Palimpseste

(Extraits)

L'oubli n'est autre chose qu'un palimpseste.

Qu'un accident survienne, et tous les effacements revivent dans les interlignes de la mémoire étonnée 

V. Hugo, Homme qui rit, t.2, 1869, p.163

 

Pour inscrire leur travail dans les sites existants, de nombreux architectes utilisent comme métaphore le palimpseste. Le mot fait référence à ces manuscrits médiévaux dont on effaçait le texte d’origine pour en inscrire un nouveau, par souci d’économie de parchemin. Souvent, au cœur du second texte, surgissaient des bribes du premier. Par analogie, le lieu devient un manuscrit sur lequel sont laissées des traces, matérielles ou mémorielles, d’occupations anciennes.

 

Le palimpseste comme désir d’effacer les signes d’autrui, comme table rase où reconstruire, comme imposition d’une écriture sur l’autre, mais aussi palimpseste comme co-présence, réaffleurement de traces que l’on croyait ensevelies.
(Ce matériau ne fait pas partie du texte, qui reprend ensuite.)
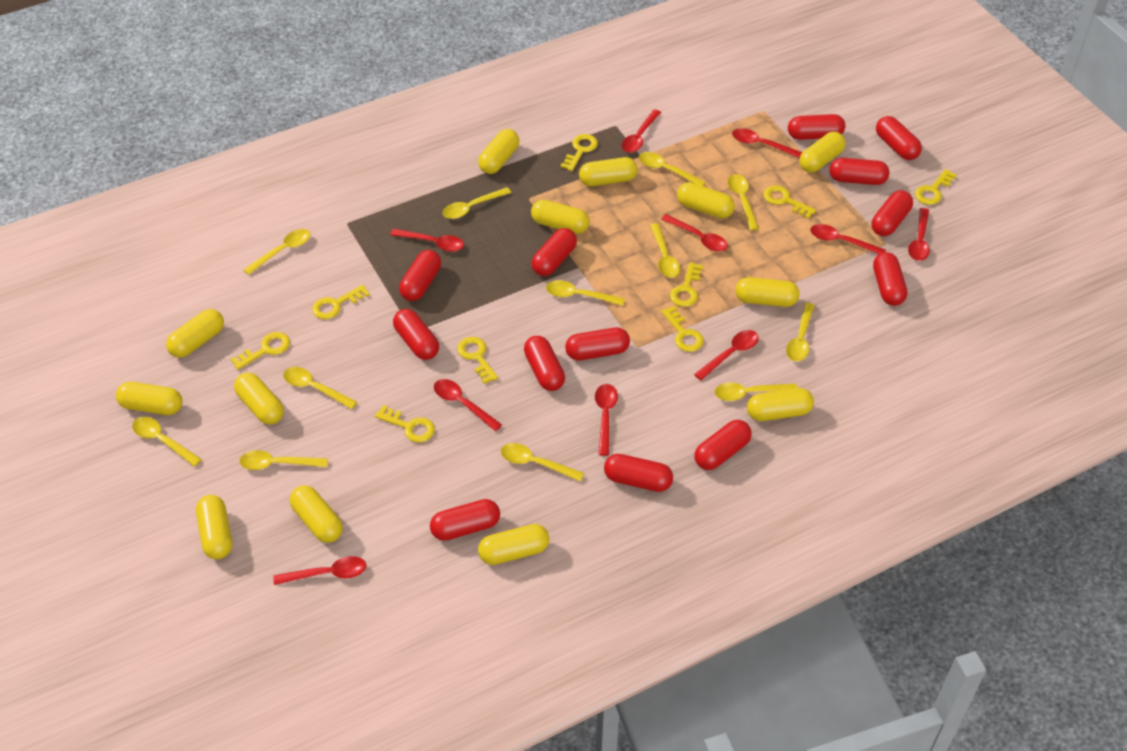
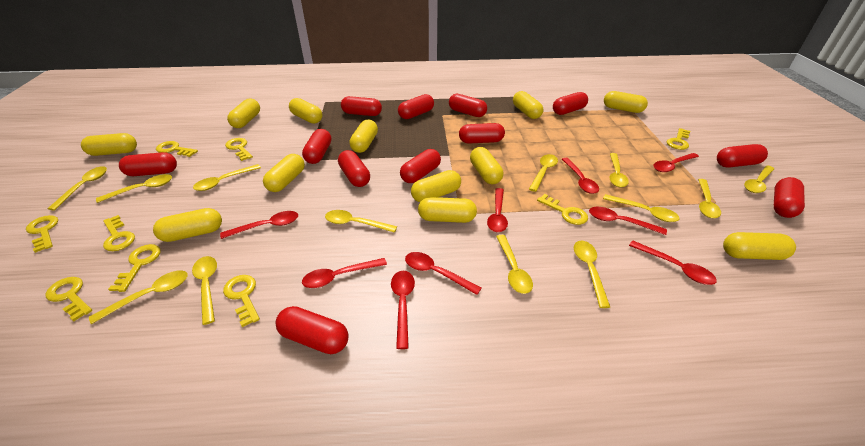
red capsule: [393,309,439,360] [399,250,441,301] [430,499,500,541] [524,336,565,391] [531,228,577,276] [565,327,630,360] [604,454,673,492] [694,420,752,470] [788,114,845,140] [829,158,889,185] [872,190,913,236] [873,252,908,306] [876,116,922,160] = 13 -> [119,152,177,176] [275,306,349,354] [302,129,331,164] [338,150,370,187] [341,96,382,116] [398,94,434,119] [400,149,441,183] [449,94,487,117] [459,123,505,143] [553,92,588,115] [717,144,768,168] [774,177,805,218] = 12
red spoon: [273,556,366,585] [390,229,464,252] [434,379,502,431] [595,384,618,456] [622,109,661,153] [661,214,728,252] [694,330,759,380] [732,128,802,158] [810,224,886,254] [908,208,930,261] = 10 -> [220,211,298,239] [302,258,387,288] [391,271,415,349] [405,252,481,295] [487,188,508,232] [562,158,599,194] [589,207,667,235] [629,241,717,285] [653,153,699,172] = 9
yellow capsule: [116,382,183,415] [166,309,224,358] [196,495,232,559] [234,373,284,425] [290,485,343,543] [478,129,519,174] [478,524,550,565] [531,200,590,234] [579,157,638,186] [677,182,735,218] [735,277,800,307] [747,388,814,421] [799,132,846,172] = 13 -> [81,133,137,156] [153,208,222,242] [227,99,260,128] [263,154,305,192] [289,98,322,124] [349,120,378,153] [411,170,461,202] [418,197,477,223] [470,147,503,184] [513,91,543,119] [604,91,648,113] [723,232,796,260] = 12
yellow spoon: [132,417,202,467] [239,450,328,470] [243,229,310,275] [283,367,357,409] [442,187,511,219] [501,443,584,482] [546,280,625,306] [639,152,706,186] [650,223,680,278] [715,382,798,401] [727,174,759,231] [786,303,815,361] = 12 -> [47,166,107,211] [89,270,188,324] [96,174,172,203] [192,256,217,325] [193,164,261,191] [325,210,397,233] [496,235,533,294] [529,154,558,192] [574,241,610,308] [603,194,680,222] [610,153,629,187] [698,179,721,218] [744,165,774,193] = 13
L’Hôtel-Dieu de Cluny est un lieu en mutation, il se vide de ses résidents en fonction de l’avancement des travaux de construction du nouvel hôpital.

Ce lieu au devenir incertain est représentatif de nombreuses mutations passées et en cours :

  • Évolution des besoins en matière de santé,

  • Réajustement des politiques budgétaires,

  • Sécularisation de la société,

  • Sanctuarisation ou muséification des lieux de mémoire,

  • Pression immobilière,

Autant de contraintes qui impactent le bâti, impriment leur nécessité en strates qui se recouvrent, se superposent et se jouxtent.

Ces transformations induisent de nouvelles représentations, mais il suffit d’un « accident », pour que « les effacements revivent ».

Le travail photographique que je propose consiste à faire un relevé photographique des lieux avec mise en avant, dans la mesure du possible, des « zones de réaffleurement des traces ».  Le travail de prise de vues proche par son coté systématique d’un relevé « d’états des lieux » constituera la matière première du projet.

La sélection qui résultera de l’examen de ces « données », sera orientée pour rendre compte de la nature complexe de la notion de patrimoine historique. Faut-il, en effet, considérer l’objet résultant de la superposition des empreintes laissées par les différents usages successifs comme matière à remémoration ou chercher à revenir à ce qu’a pu être ce bâtiment à l’origine de sa construction.